I was applauding and probably laughing loudly there at the back. That was not the reaction amongst the women of the press, I noticed. Strangely, they’d snapped their notebooks shut and were herding grimly toward the elevators. Famously, their reviews panned the collection, and department store power-players rejected it. The amazing long-haired Marc, channeller of his generation, was fired soon after.
What the establishment couldn’t take in real time was the shock of witnessing the precipitous change from one decade to the next. It was 1991: here were the glam, moneyed “executive woman” looks and values of the New York ’80s being overthrown by the scrappy, unmade-up, anti-glamour waif-generation energy of the coming ’90s.
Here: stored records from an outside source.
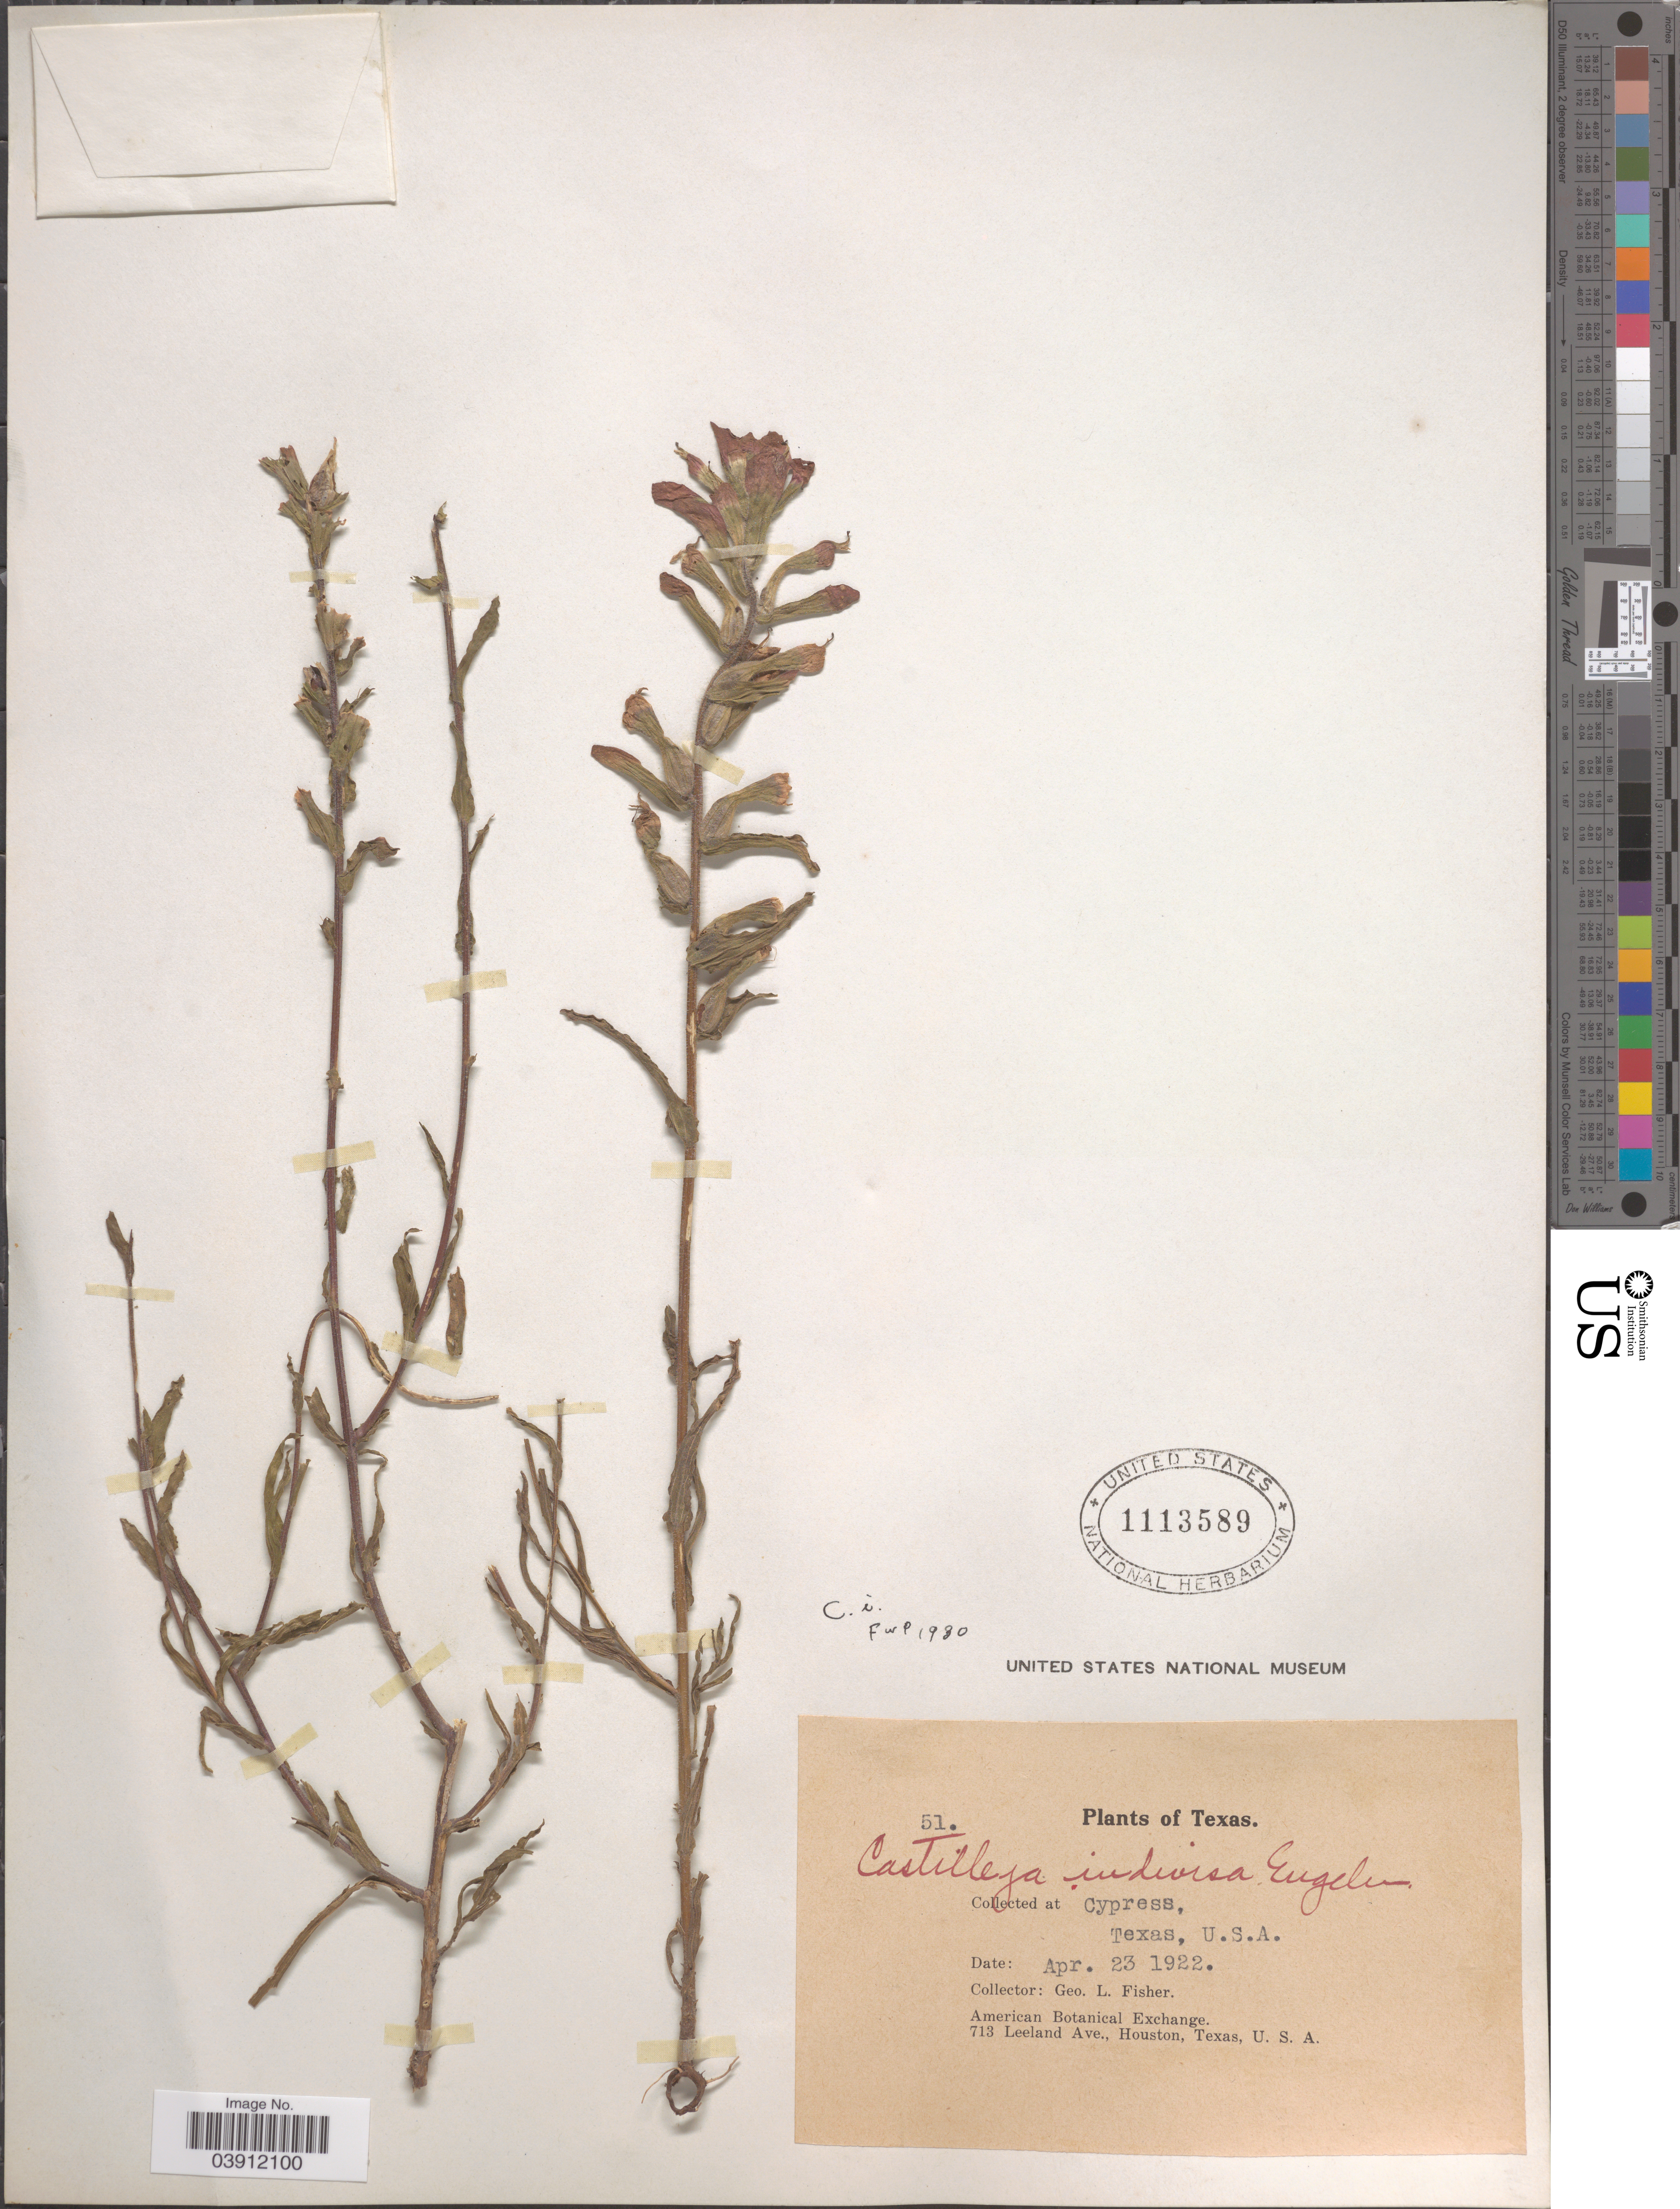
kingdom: Plantae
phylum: Tracheophyta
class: Magnoliopsida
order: Lamiales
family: Orobanchaceae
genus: Castilleja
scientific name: Castilleja indivisa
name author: Engelm. in Engelm. & A. Gray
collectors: G. L. Fisher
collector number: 51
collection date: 1922-04-23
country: United States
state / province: Texas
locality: Cypress.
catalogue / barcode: US 1113589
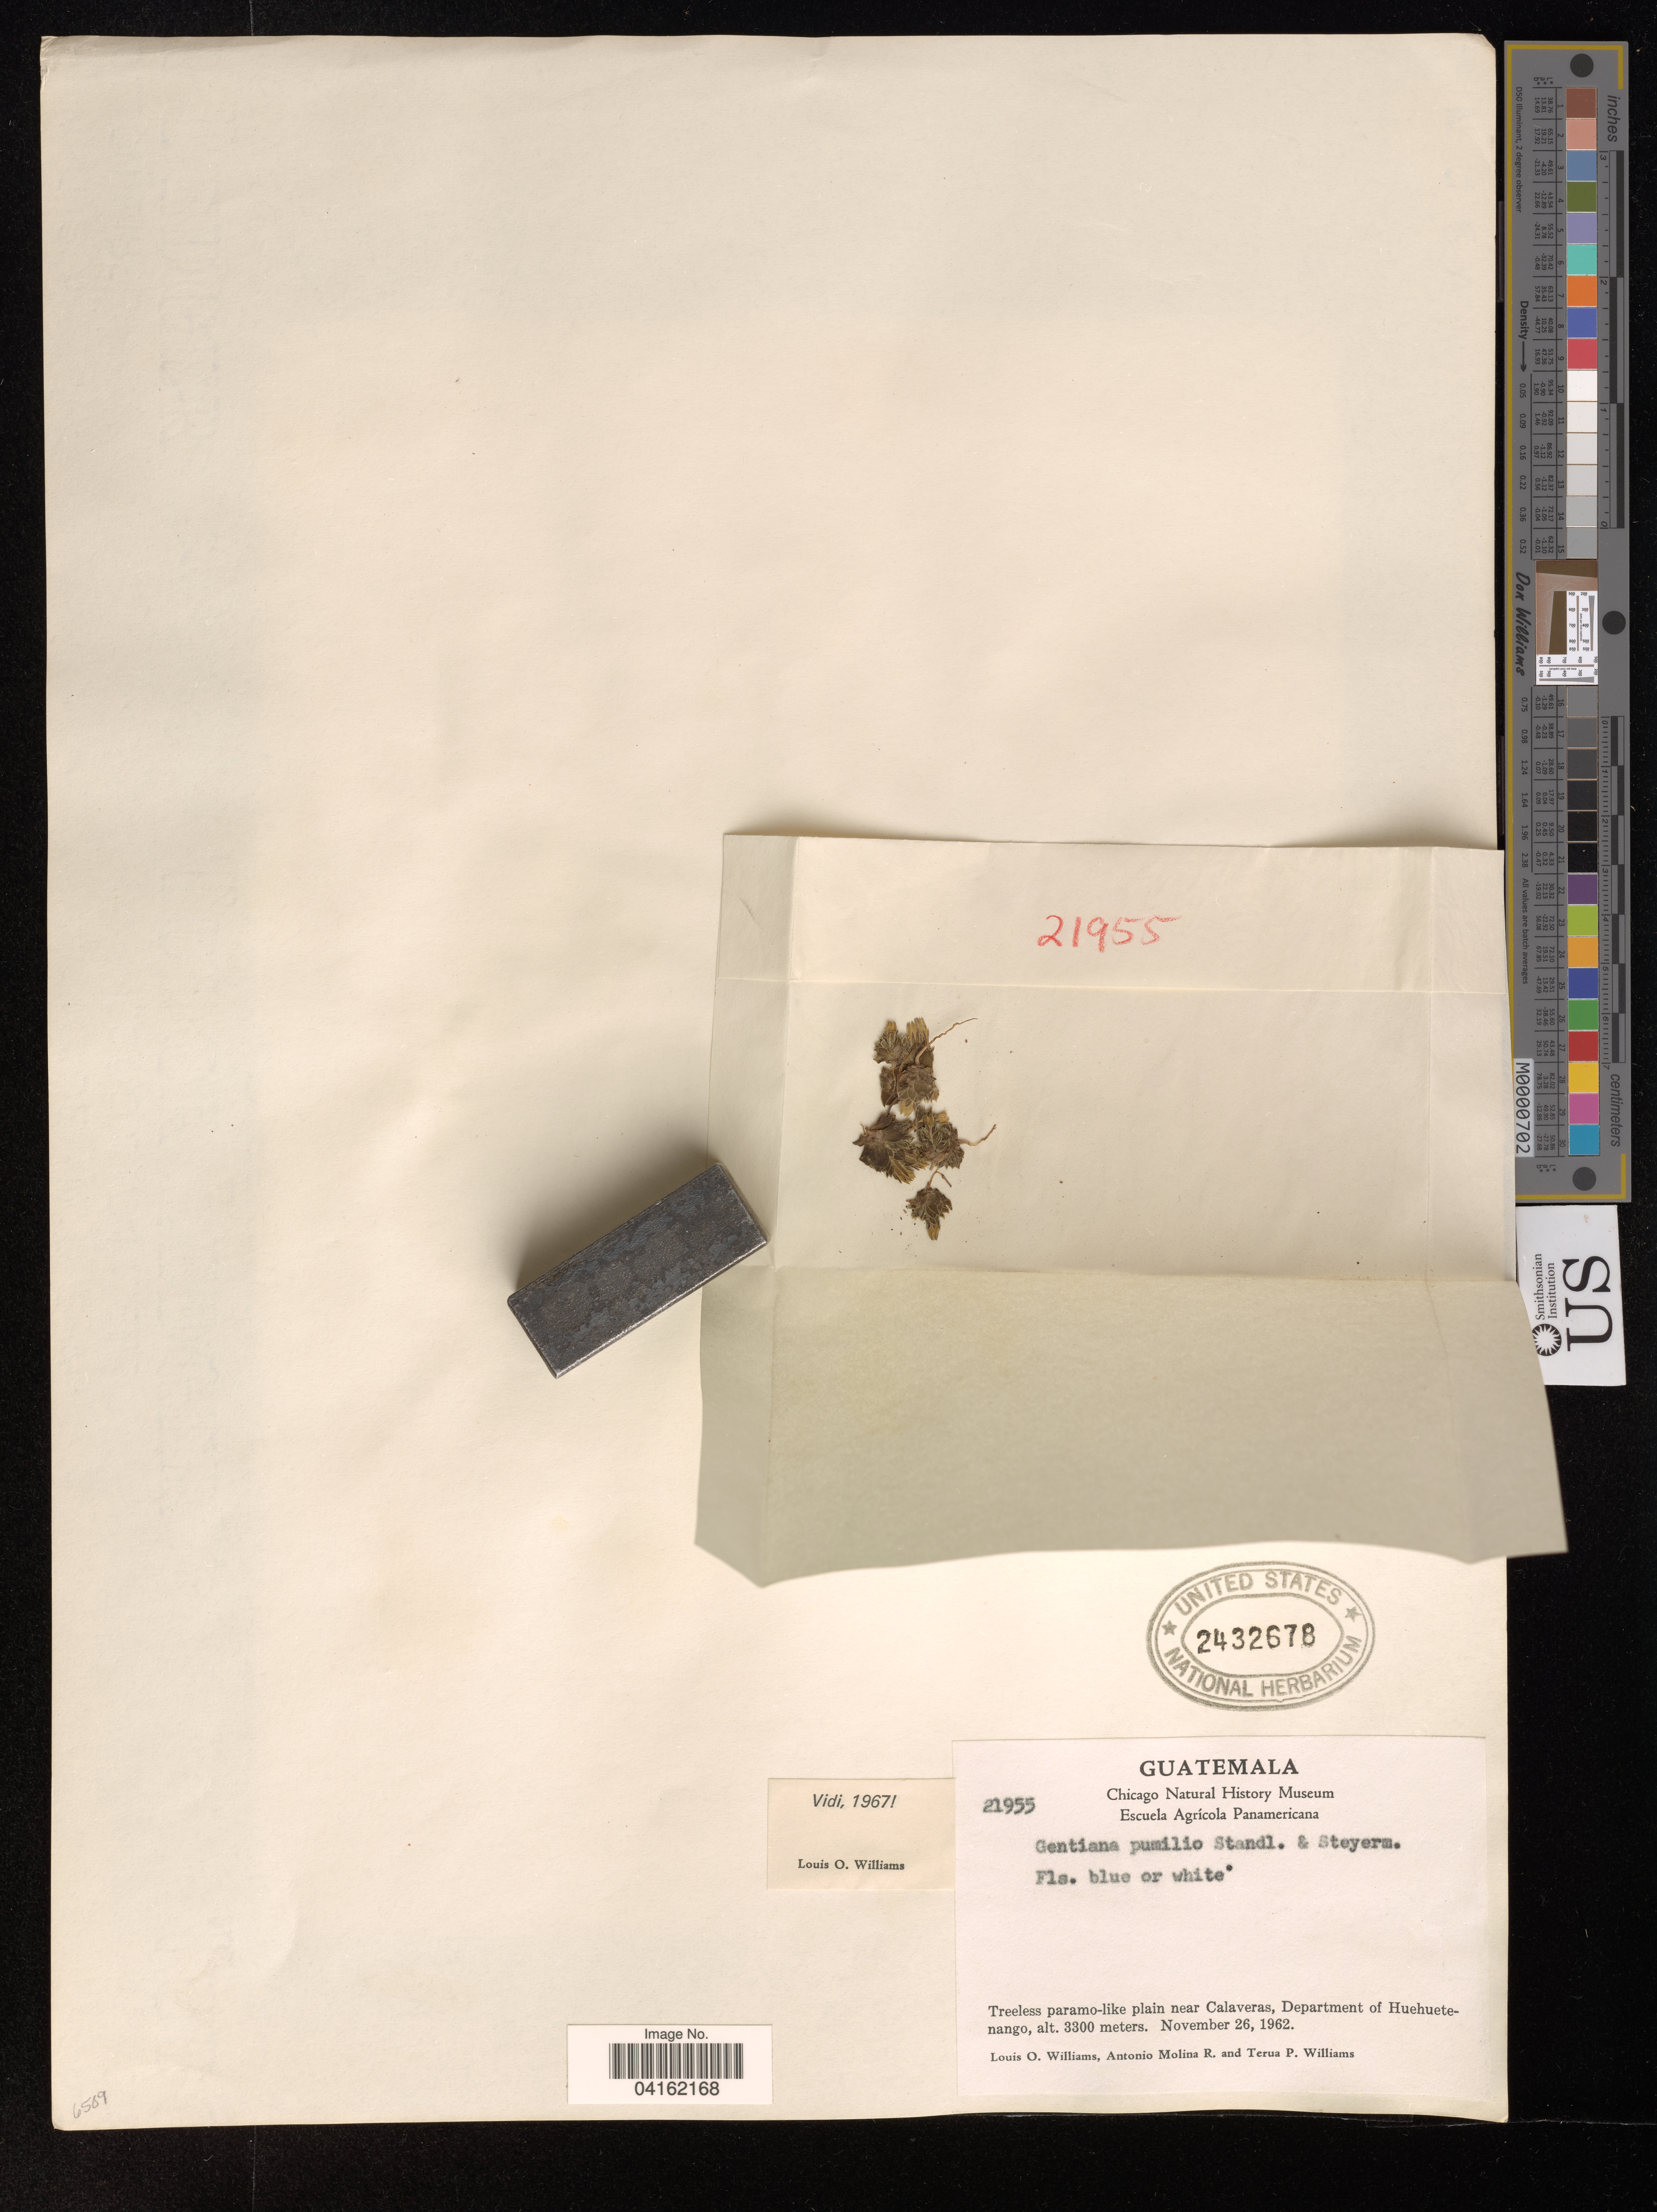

Vogue, being pro-fashion and excited by every aesthetic creative leap into the future, loved it, of course. Thanks to Marc Jacobs, the door had been opened to a whole new kind of model, a new young breed of hair and makeup people, stylists, and photographers. A lot of them piled into New York from London.
Anyway, the moral of that day still stands. The conservative reactionaries, fearful that “no woman wants to dress like that” were completely wrong. Soon everyone wanted long print dresses—liberation from trussed-up mini-skirted power suits—and everything Marc had shown that day was absorbed, normalized, and making fortunes for high street retailers. His grunge collection has been periodically revisited and requoted, sometimes by himself, ever since. Moral, clause two: Fashion needs the daring and controversy stirred up by designers who are saying important stuff about the times we’re living in, or it goes stale and boring. On that day, Marc Jacobs was marked out as one of the few capable of doing that. Seeing him prove it for the first time was an unforgettable piece of good luck.